Extend the post about adding ISPs to shared cable channels under DOCSIS, picking up right after its final sentence.

* **Source extract**

+++

Hi David, what we have here in the making here, potentially, is another tragedy of the commons. Is the Clearwater system already supporting a robust proprietary service, like ATHM or RR, on the same channel on which they would propose to stuff the newcomers? I don't think so.
No one ever challenged the technical feasibility of actually integrating all feeds onto a common channel. That can be done. But if this is the course to be taken at this point in time, the current HFC limitations being what they are, then it would be a rather dubious victory, at best, because ATHM and RR themselves will at some point run out of capacity the way things stand today, if they don't move quickly to take care of their own provisions.
All of this suggests that if you lump on an unrestricted number of additional ISPs at the same time, potentially hundreds of them per locale, and on the same channel(s), then things would only get proportionally worse, and a lot sooner.
Beyond the congestion factor, there is also the concern of this: how many ISPs can control security, multimedia, future voice services, and link level functions with the DOCSIS architecture at the same time?
The MCNS/DOCSIS design, lest we forget, was designed around the basic legacy assumptions that stated that the MSO or local cable operator would be the facilities based "interactive services" provider over the black coaxial cable.
These interactive services I'm referring to were those quaint shop-at-home, remote educational, etc., applications that the MSOs were grasping over during the early days of the "visionaries."

+++

Data entries:
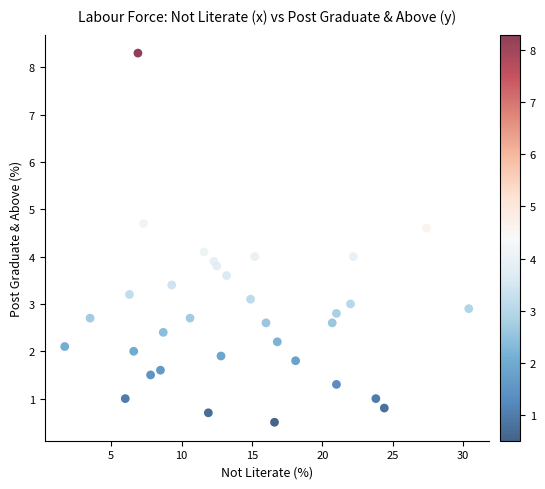

What is the range of X values (max minus min)?

28.7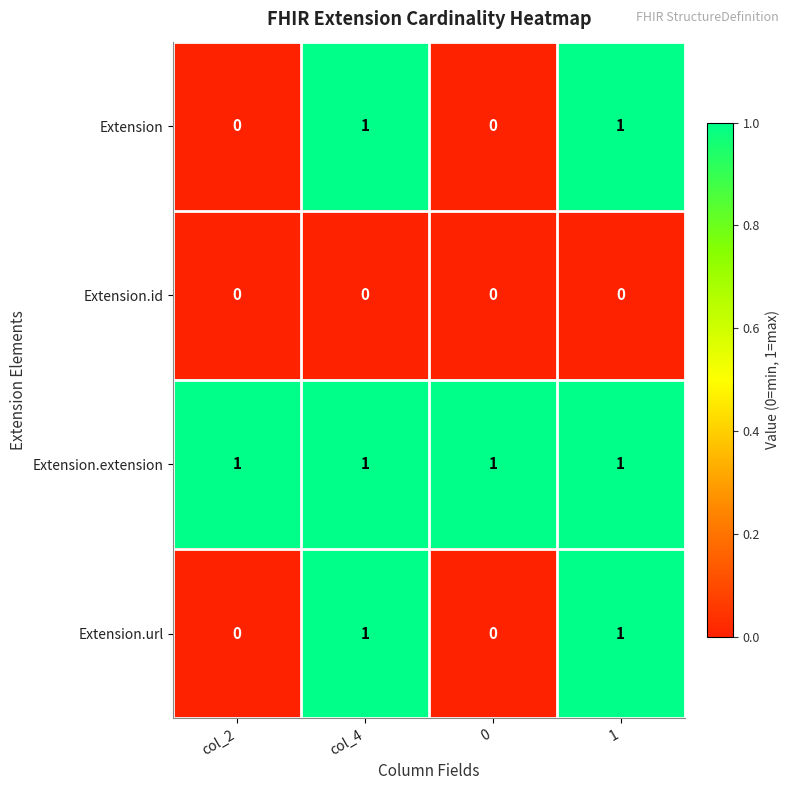

How many Extension values are between 0 and 1?

4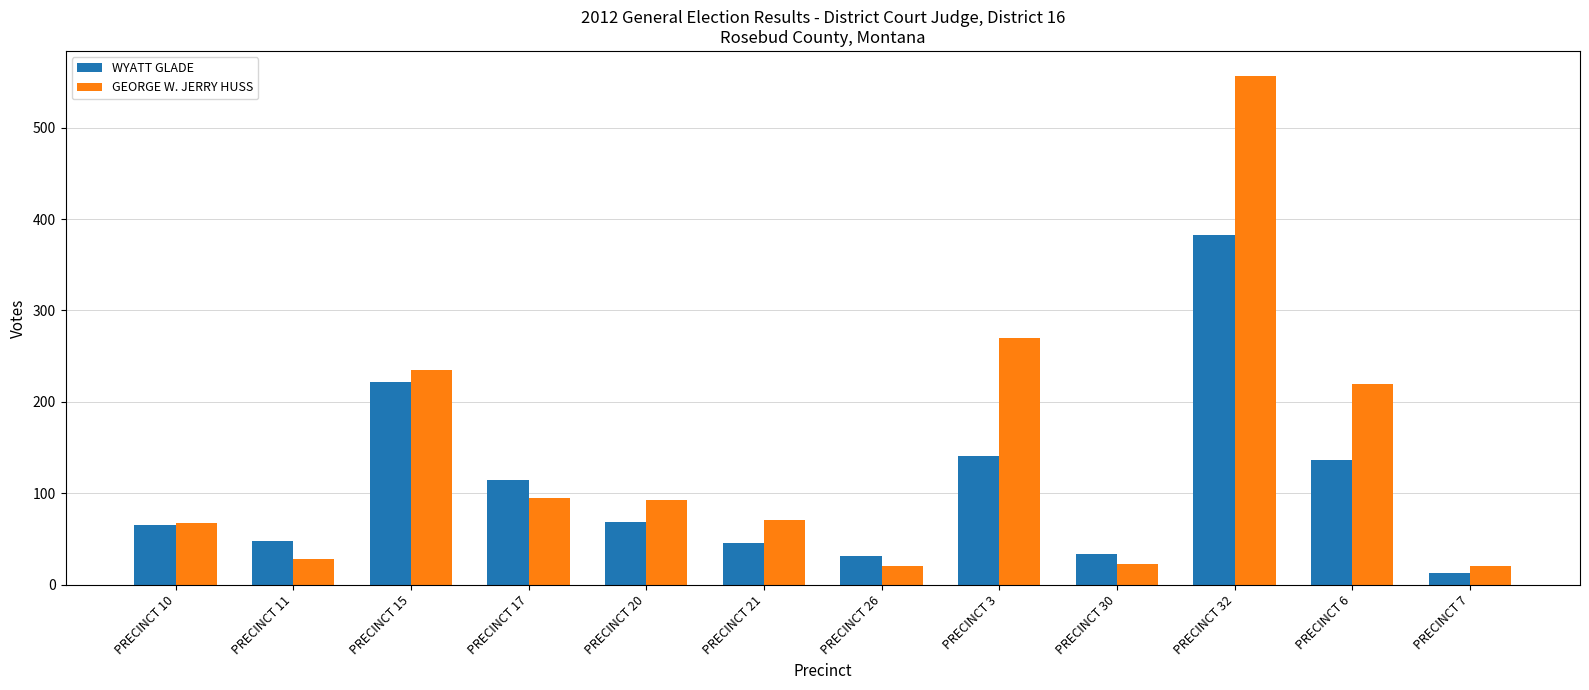

At how many categories does at least one series exceed 453?

1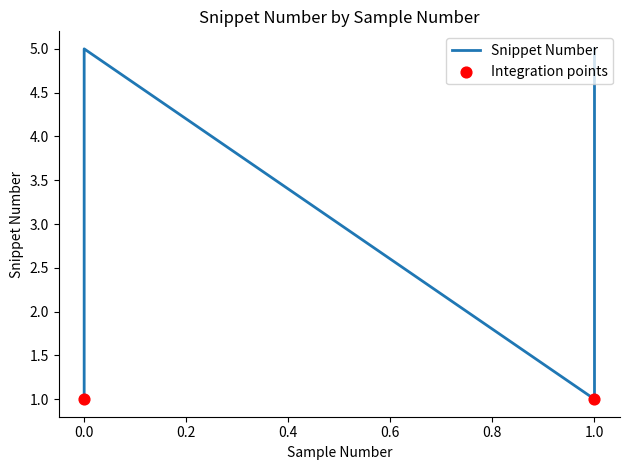

What is the change in value from 0 to 0?

+4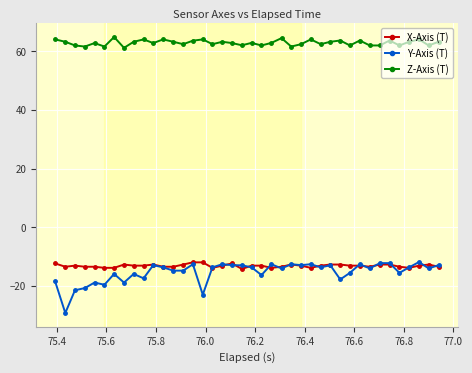

How many series are shown in this chart?

3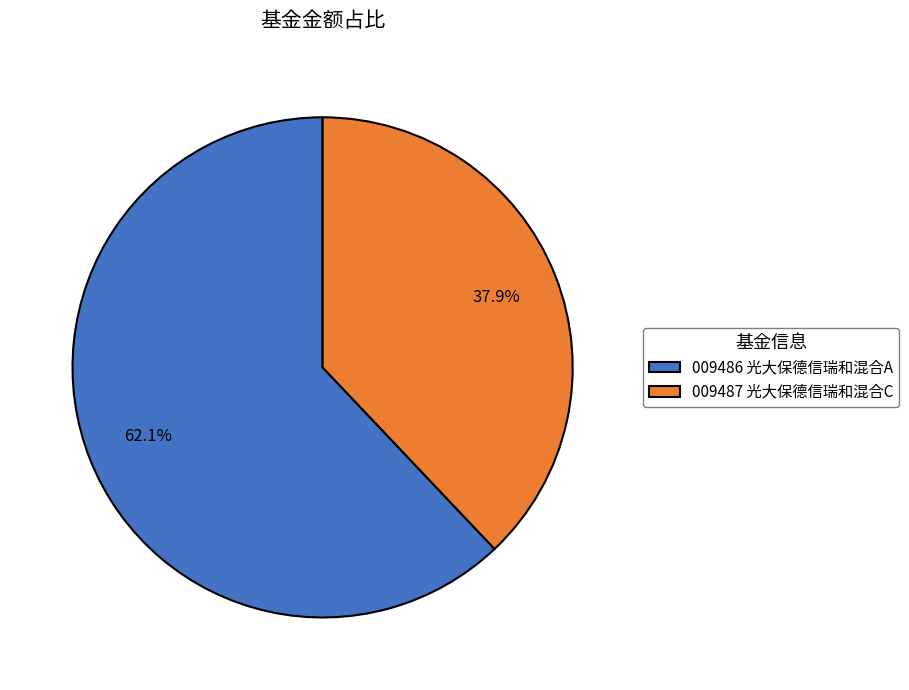

Is the sum of 009487 光大保德信瑞和混合C and 009486 光大保德信瑞和混合A greater than half?

Yes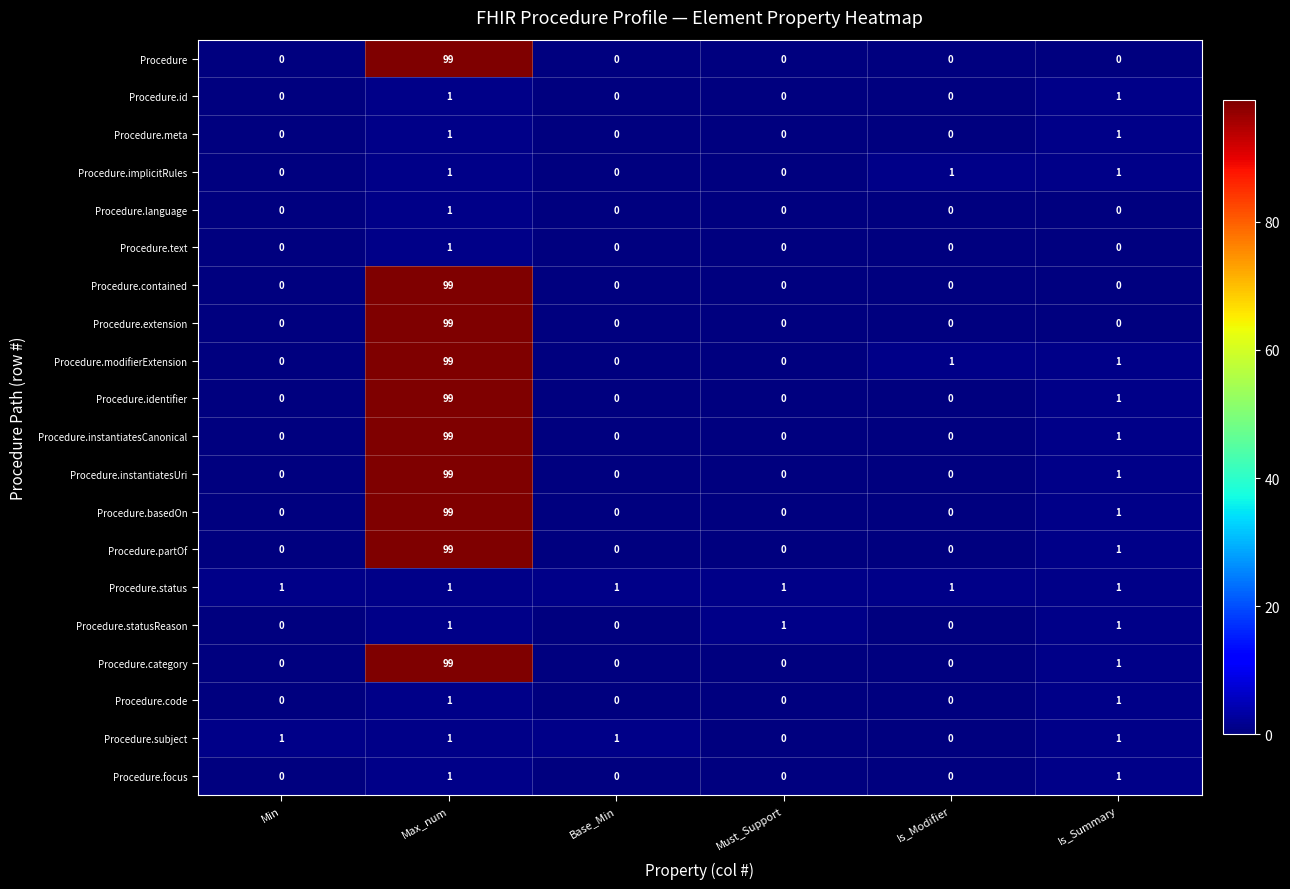

What is the greatest value displayed?

99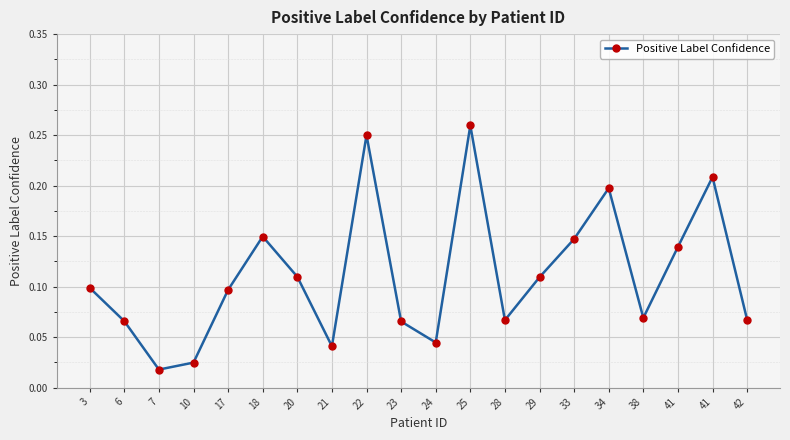

How many lines are shown in the chart?

1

+++

* **Exercise output**
The Internet was a sudden, and pleasant surprise, but the basic prior design assumptions never really went away. In order to change the administrative control aspect of managing the account, and to avail the necessary amount of bandwidth in a pluralistic setting, the frequency spectrum allocation plan, and the head-end/modem specs each have to be re-written, IMO.
A draconian alternative does present itself, however, if the cable operator is agreeable to forfeiting additional program TV 6 MHz channels, in order to accommodate ISPs. How likely is that to take place, however, beyond the first couple of sacrifical gestures? And if that were to happen, it would do very little for the upstream direction, until radical changes were effected in the HFC design.
Ironically, it would seem to me that for the AOL-GTE trial to be even credible, it would need to, by arithmetic definition, preclude any type of existing ATHM or RR from sharing the same last mile channel, from the outset. Yeah, that makes some sense, if you think about it. That is, if the sharing applies to GTE's or some other indpendent's territory where ATHM and RR haven't any operating partners.
This is a pretty slick move on their part, wouldn't you say? That is, to highlight this integrated capability in a relatively virgin and congestion-free environment, eh?
Comments welcome.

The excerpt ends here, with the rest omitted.